**Records to process**.
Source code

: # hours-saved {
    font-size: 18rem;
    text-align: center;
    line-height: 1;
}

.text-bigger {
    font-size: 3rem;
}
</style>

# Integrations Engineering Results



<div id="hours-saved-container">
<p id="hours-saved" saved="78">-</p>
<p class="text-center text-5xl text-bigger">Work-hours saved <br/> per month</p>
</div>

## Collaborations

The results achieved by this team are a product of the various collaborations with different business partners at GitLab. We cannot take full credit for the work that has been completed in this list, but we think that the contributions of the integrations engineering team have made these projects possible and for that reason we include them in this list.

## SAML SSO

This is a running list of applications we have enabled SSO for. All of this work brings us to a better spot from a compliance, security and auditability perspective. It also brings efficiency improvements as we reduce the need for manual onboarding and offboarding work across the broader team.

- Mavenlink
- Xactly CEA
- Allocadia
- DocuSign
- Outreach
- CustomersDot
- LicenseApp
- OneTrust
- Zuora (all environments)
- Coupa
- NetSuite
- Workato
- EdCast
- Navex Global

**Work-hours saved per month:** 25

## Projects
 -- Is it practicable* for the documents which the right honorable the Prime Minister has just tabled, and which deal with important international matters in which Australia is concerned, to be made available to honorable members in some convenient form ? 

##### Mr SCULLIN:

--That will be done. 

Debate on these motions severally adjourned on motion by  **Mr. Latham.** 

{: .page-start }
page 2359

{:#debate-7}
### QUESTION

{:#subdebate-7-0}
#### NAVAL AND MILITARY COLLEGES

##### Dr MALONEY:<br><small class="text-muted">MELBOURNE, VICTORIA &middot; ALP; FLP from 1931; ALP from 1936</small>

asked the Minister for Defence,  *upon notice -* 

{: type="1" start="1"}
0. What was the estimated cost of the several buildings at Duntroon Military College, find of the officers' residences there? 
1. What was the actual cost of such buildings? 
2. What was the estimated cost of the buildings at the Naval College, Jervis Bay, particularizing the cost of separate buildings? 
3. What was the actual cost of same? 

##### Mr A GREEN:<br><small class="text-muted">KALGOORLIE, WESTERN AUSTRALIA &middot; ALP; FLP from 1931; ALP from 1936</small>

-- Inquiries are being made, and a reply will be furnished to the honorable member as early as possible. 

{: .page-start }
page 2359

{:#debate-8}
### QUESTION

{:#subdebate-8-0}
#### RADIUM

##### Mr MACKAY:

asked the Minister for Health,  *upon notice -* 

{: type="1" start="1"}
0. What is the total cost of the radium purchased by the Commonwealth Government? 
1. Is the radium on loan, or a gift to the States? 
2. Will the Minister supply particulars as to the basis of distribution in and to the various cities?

**Problem to solve**. Taking the entries above, print exactly the lines starting at the line with "## Projects" and ending at the line with "--That will be done.", both included.

**Reply to the exercise**.
## Projects
 -- Is it practicable* for the documents which the right honorable the Prime Minister has just tabled, and which deal with important international matters in which Australia is concerned, to be made available to honorable members in some convenient form ? 

##### Mr SCULLIN:

--That will be done. 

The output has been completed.